Thomas Kwa comments on The Facade of AI Safety Will Crumble

Thomas Kwa 12 Feb 2026 21:39 UTC
6 points
0
The outcome-steering effect of future AIs will lose any discernable “flavor” or “personality” leaking from any details of its implementation that used to relate to why the implementation wasn’t robustly superhuman. Even attempts to probe the AI’s “mechanistically interpretable conditional behavior” will offer no predictive power beyond modeling the AI as an outcome-steering engine.
This isn’t a good argument. For one thing, humans still have personalities if they could think at 1000x speed. Now it’s true that Stockfish has less personality than human chess players because it’s optimized for the single goal of winning a chess game. But even if we assume superintelligences have fixed goals like this, conditional behavior will still clue us clues to what their goals are, just like if we ran a version of Stockfish that wanted to never lose its queen, we would observe it to be extremely protective of its queen.
If alignment science keeps up with capability advances, observing whether GPT-8 prefers to save birds or humans could give us more help in steering it because we know the goals are consistent rather than quirks. There will be challenges in keeping up, both in understanding GPT-8 and getting it to do what we want, but OP hasn’t explained at all how these relate to dealing with a “level separation”.

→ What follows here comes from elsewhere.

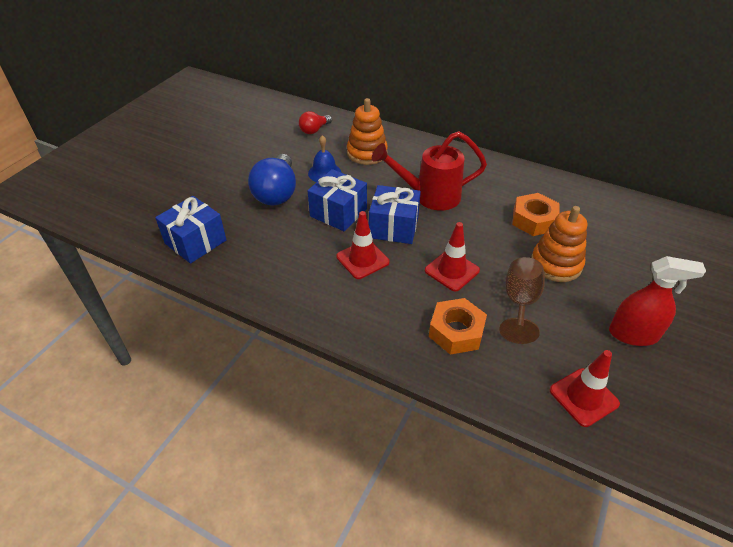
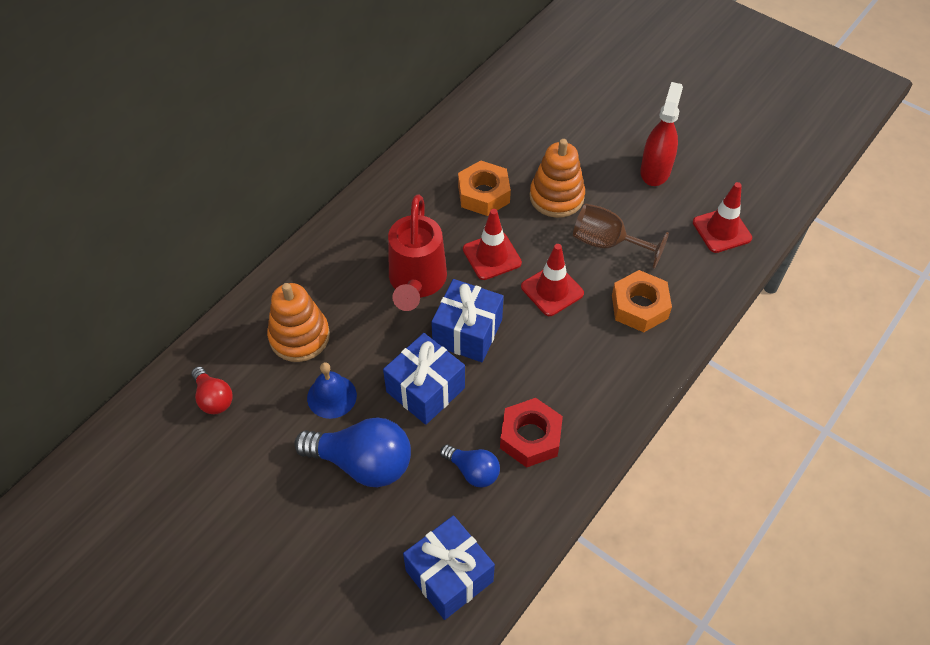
camera: 80 degrees left, 10 degrees up
(275, 244) = (473, 471): none -> blue light bulb
(307, 271) = (530, 437): none -> red nut
(362, 259) = (519, 375): red traffic cone -> red traffic cone (492, 256)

- Liron 14 Feb 2026 3:30 UTC
  5 points
  0
  Parent
  Humans at 1000x speed still retain many properties of immature goal engines, full of abstraction-breaking silly quirks, the same way ENIAC at 1000x speed can still get a literal bug (like a moth) in it. The direction of progress after ENIAC did not point toward ENIAC at 1000x speed.
  P.S. Thanks for being the only one so far to engage with my claim.